EXERCISE: Copy, from the material below, each line that contains the word "Zone".
THE DATA: Begin
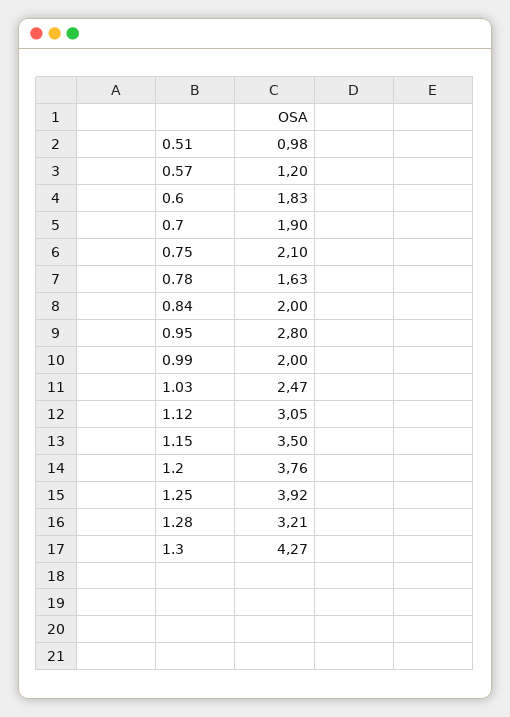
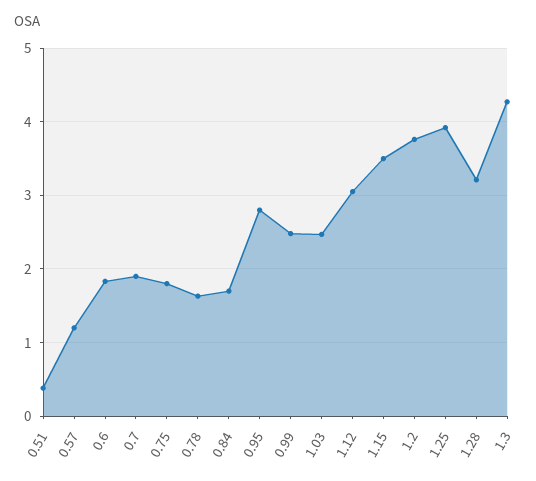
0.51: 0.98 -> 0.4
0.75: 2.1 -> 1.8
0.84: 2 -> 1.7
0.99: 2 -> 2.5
THE DATA: End
THE DATA: Begin
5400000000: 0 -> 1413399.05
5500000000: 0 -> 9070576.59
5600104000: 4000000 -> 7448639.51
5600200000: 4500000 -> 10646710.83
THE DATA: End
THE DATA: Begin
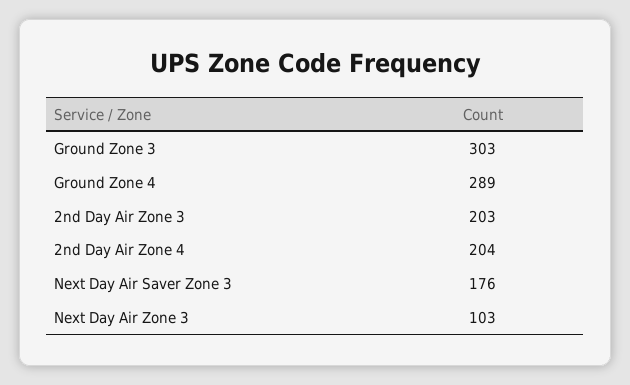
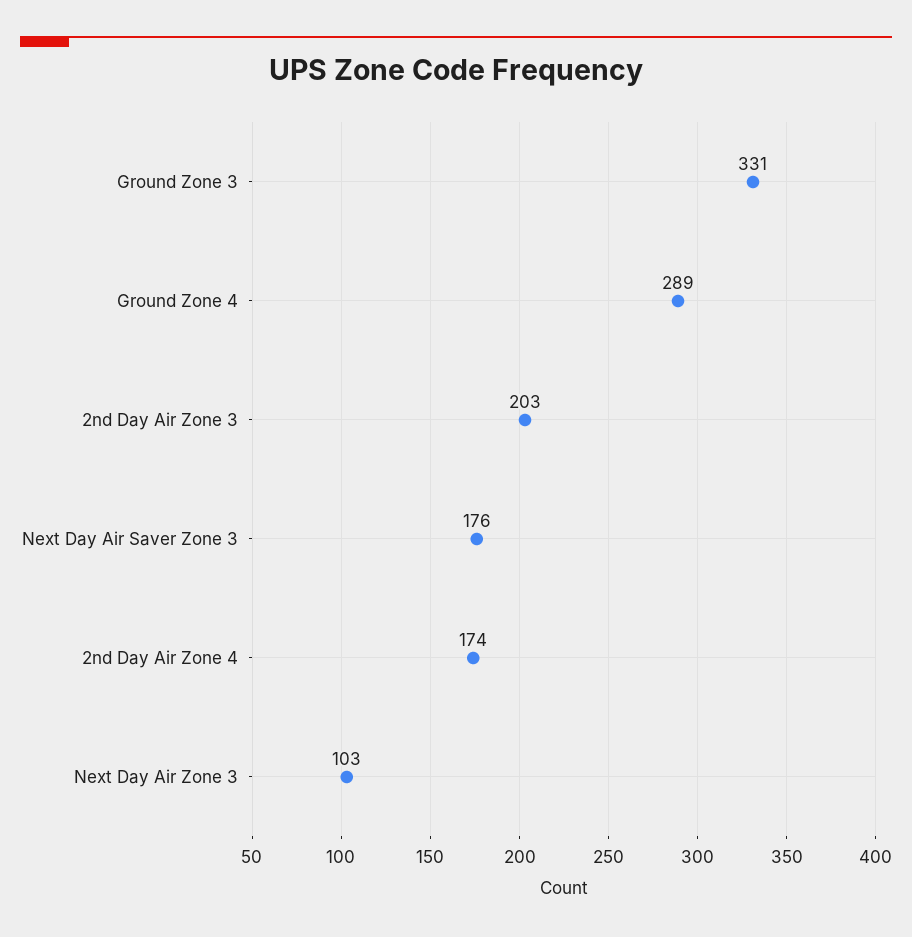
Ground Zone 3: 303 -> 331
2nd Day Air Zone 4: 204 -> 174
THE DATA: End
EXPECTED OUTPUT:
Ground Zone 3: 303 -> 331
2nd Day Air Zone 4: 204 -> 174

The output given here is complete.